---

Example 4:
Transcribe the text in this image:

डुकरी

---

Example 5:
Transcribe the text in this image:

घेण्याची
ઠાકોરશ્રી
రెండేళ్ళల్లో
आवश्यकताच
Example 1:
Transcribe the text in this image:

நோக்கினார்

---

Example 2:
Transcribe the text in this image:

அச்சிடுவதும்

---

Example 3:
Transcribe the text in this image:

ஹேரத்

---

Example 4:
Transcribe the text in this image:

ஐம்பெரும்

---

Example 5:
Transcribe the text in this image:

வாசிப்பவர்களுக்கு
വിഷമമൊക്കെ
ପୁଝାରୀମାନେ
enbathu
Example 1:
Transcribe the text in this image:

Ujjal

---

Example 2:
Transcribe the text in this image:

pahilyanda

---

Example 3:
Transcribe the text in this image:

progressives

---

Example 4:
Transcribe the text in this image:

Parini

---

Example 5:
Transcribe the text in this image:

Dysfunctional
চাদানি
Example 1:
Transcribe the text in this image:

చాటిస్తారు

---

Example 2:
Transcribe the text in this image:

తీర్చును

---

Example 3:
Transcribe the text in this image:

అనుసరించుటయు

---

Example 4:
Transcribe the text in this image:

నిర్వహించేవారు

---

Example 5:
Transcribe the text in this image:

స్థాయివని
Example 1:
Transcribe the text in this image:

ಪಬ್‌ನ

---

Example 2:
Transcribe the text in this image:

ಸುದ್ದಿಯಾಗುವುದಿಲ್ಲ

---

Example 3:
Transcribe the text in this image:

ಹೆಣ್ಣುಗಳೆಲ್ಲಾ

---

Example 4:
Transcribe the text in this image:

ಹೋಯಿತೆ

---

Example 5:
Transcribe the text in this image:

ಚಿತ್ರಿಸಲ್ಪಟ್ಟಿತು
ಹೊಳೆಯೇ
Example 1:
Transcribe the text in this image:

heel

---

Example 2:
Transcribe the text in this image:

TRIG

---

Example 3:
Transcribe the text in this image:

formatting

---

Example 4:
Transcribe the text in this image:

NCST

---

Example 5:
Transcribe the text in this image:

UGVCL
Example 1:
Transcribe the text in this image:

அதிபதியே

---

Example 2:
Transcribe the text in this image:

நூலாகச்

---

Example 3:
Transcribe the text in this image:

Your goal →
Repeat each line above exactly as it stands.

Output →
---

Example 4:
Transcribe the text in this image:

डुकरी

---

Example 5:
Transcribe the text in this image:

घेण्याची
ઠાકોરશ્રી
రెండేళ్ళల్లో
आवश्यकताच
Example 1:
Transcribe the text in this image:

நோக்கினார்

---

Example 2:
Transcribe the text in this image:

அச்சிடுவதும்

---

Example 3:
Transcribe the text in this image:

ஹேரத்

---

Example 4:
Transcribe the text in this image:

ஐம்பெரும்

---

Example 5:
Transcribe the text in this image:

வாசிப்பவர்களுக்கு
വിഷമമൊക്കെ
ପୁଝାରୀମାନେ
enbathu
Example 1:
Transcribe the text in this image:

Ujjal

---

Example 2:
Transcribe the text in this image:

pahilyanda

---

Example 3:
Transcribe the text in this image:

progressives

---

Example 4:
Transcribe the text in this image:

Parini

---

Example 5:
Transcribe the text in this image:

Dysfunctional
চাদানি
Example 1:
Transcribe the text in this image:

చాటిస్తారు

---

Example 2:
Transcribe the text in this image:

తీర్చును

---

Example 3:
Transcribe the text in this image:

అనుసరించుటయు

---

Example 4:
Transcribe the text in this image:

నిర్వహించేవారు

---

Example 5:
Transcribe the text in this image:

స్థాయివని
Example 1:
Transcribe the text in this image:

ಪಬ್‌ನ

---

Example 2:
Transcribe the text in this image:

ಸುದ್ದಿಯಾಗುವುದಿಲ್ಲ

---

Example 3:
Transcribe the text in this image:

ಹೆಣ್ಣುಗಳೆಲ್ಲಾ

---

Example 4:
Transcribe the text in this image:

ಹೋಯಿತೆ

---

Example 5:
Transcribe the text in this image:

ಚಿತ್ರಿಸಲ್ಪಟ್ಟಿತು
ಹೊಳೆಯೇ
Example 1:
Transcribe the text in this image:

heel

---

Example 2:
Transcribe the text in this image:

TRIG

---

Example 3:
Transcribe the text in this image:

formatting

---

Example 4:
Transcribe the text in this image:

NCST

---

Example 5:
Transcribe the text in this image:

UGVCL
Example 1:
Transcribe the text in this image:

அதிபதியே

---

Example 2:
Transcribe the text in this image:

நூலாகச்

---

Example 3:
Transcribe the text in this image:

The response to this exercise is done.